## Exercise prompt
Output each entry that follows exactly. Images stay out.

[Extracted data entries]
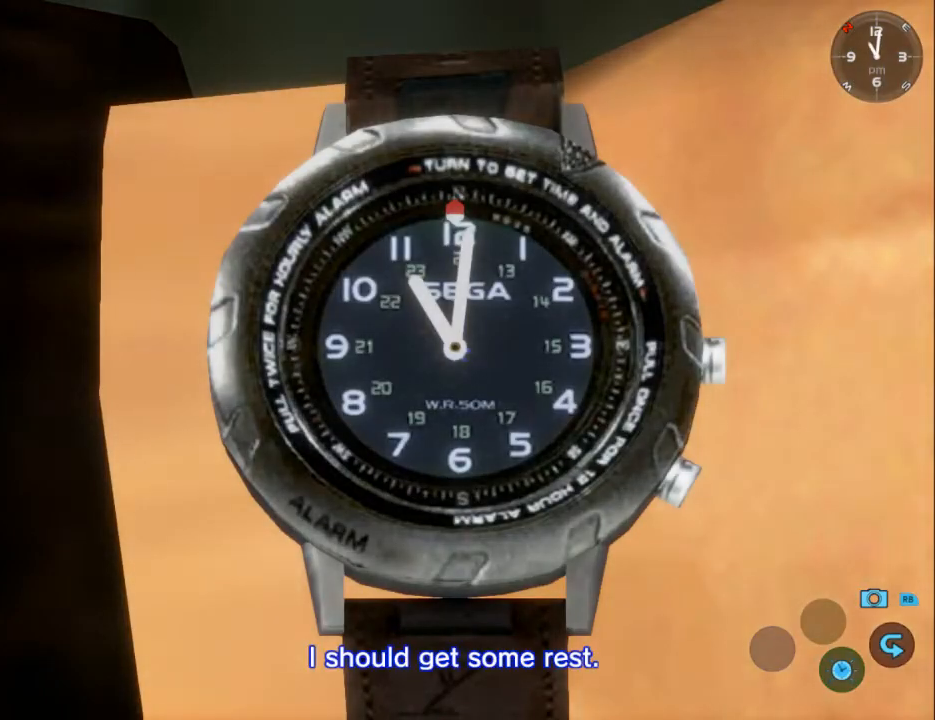
{"buttons": [], "left_stick": "center", "right_stick": "center", "events": [[67, "B", "down"], [167, "B", "up"], [267, "B", "down"], [333, "B", "up"], [433, "B", "down"], [500, "B", "up"]]}
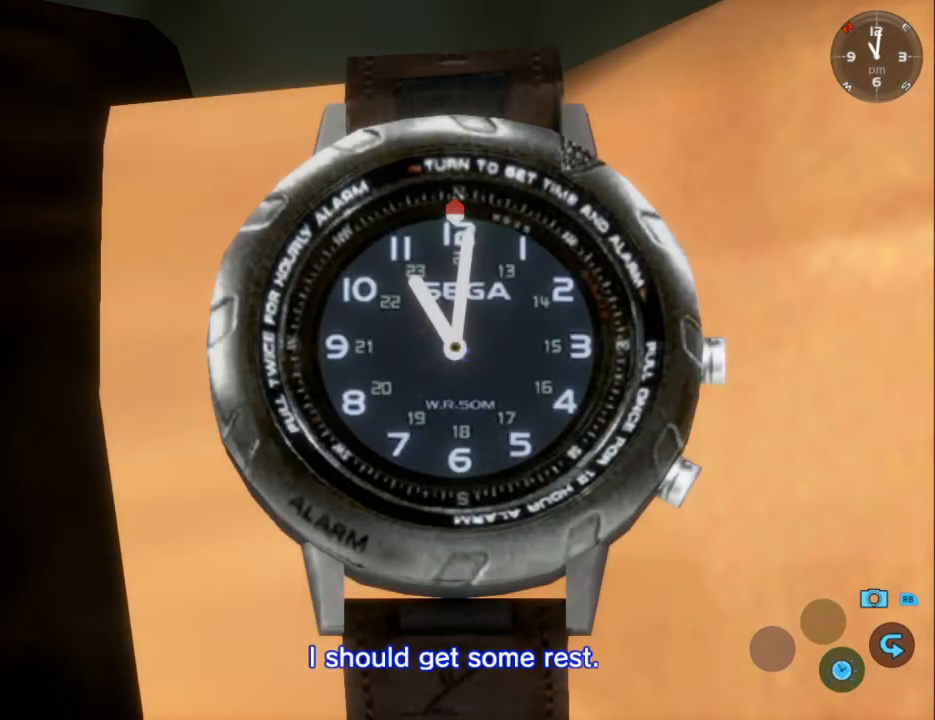
{"buttons": [], "left_stick": "center", "right_stick": "center", "events": [[67, "B", "down"], [167, "B", "up"], [267, "B", "down"], [333, "B", "up"], [433, "B", "down"], [500, "B", "up"]]}
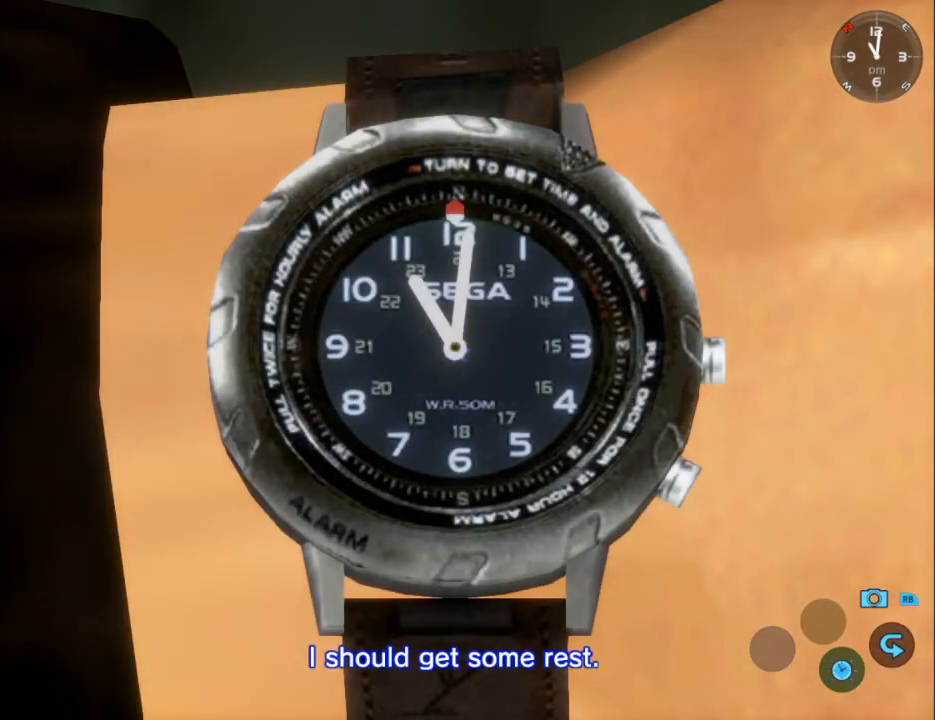
{"buttons": ["B"], "left_stick": "center", "right_stick": "center", "events": [[100, "B", "down"], [200, "B", "up"], [300, "B", "down"], [367, "B", "up"], [467, "B", "down"]]}
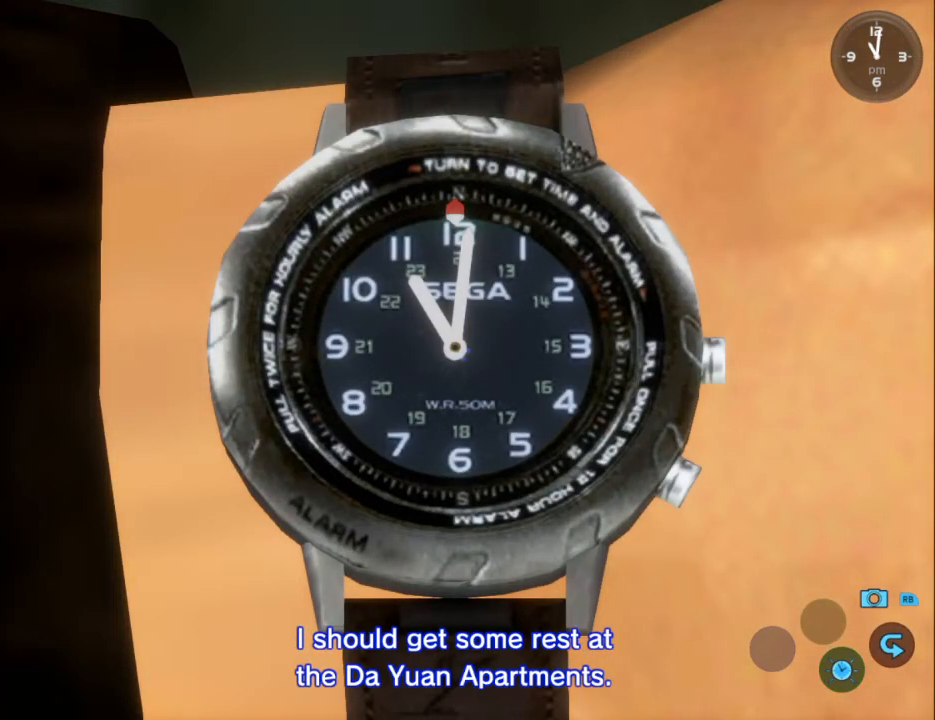
{"buttons": ["B"], "left_stick": "center", "right_stick": "center", "events": [[33, "B", "up"], [133, "B", "down"], [200, "B", "up"], [300, "B", "down"], [367, "B", "up"], [467, "B", "down"]]}
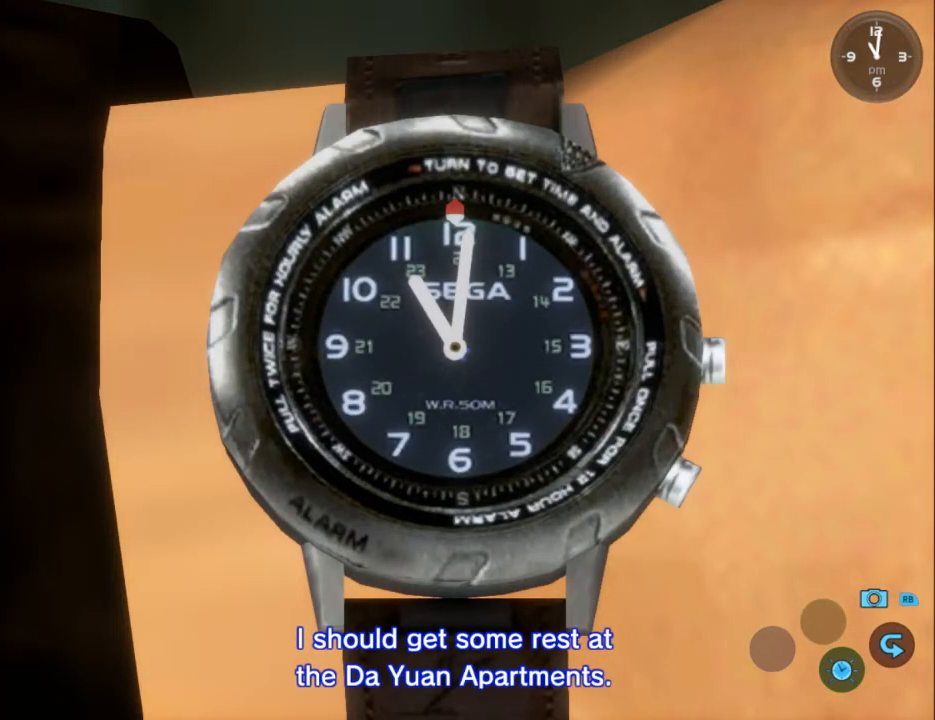
{"buttons": [], "left_stick": "center", "right_stick": "center", "events": [[67, "B", "up"], [167, "B", "down"], [233, "B", "up"], [333, "B", "down"], [367, "B", "up"], [467, "B", "down"], [500, "B", "up"]]}
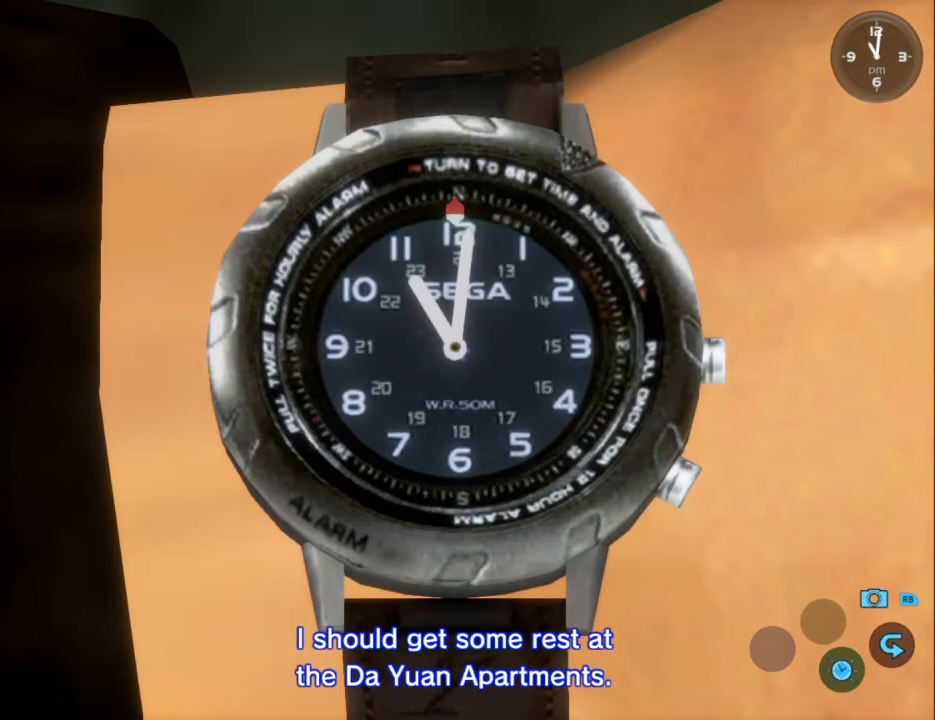
{"buttons": ["B"], "left_stick": "center", "right_stick": "center", "events": [[133, "B", "down"], [200, "B", "up"], [300, "B", "down"], [367, "B", "up"], [467, "B", "down"]]}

## Result
{"buttons": [], "left_stick": "center", "right_stick": "center", "events": [[67, "B", "down"], [167, "B", "up"], [267, "B", "down"], [333, "B", "up"], [433, "B", "down"], [500, "B", "up"]]}
{"buttons": [], "left_stick": "center", "right_stick": "center", "events": [[67, "B", "down"], [167, "B", "up"], [267, "B", "down"], [333, "B", "up"], [433, "B", "down"], [500, "B", "up"]]}
{"buttons": ["B"], "left_stick": "center", "right_stick": "center", "events": [[100, "B", "down"], [200, "B", "up"], [300, "B", "down"], [367, "B", "up"], [467, "B", "down"]]}
{"buttons": ["B"], "left_stick": "center", "right_stick": "center", "events": [[33, "B", "up"], [133, "B", "down"], [200, "B", "up"], [300, "B", "down"], [367, "B", "up"], [467, "B", "down"]]}
{"buttons": [], "left_stick": "center", "right_stick": "center", "events": [[67, "B", "up"], [167, "B", "down"], [233, "B", "up"], [333, "B", "down"], [367, "B", "up"], [467, "B", "down"], [500, "B", "up"]]}
{"buttons": ["B"], "left_stick": "center", "right_stick": "center", "events": [[133, "B", "down"], [200, "B", "up"], [300, "B", "down"], [367, "B", "up"], [467, "B", "down"]]}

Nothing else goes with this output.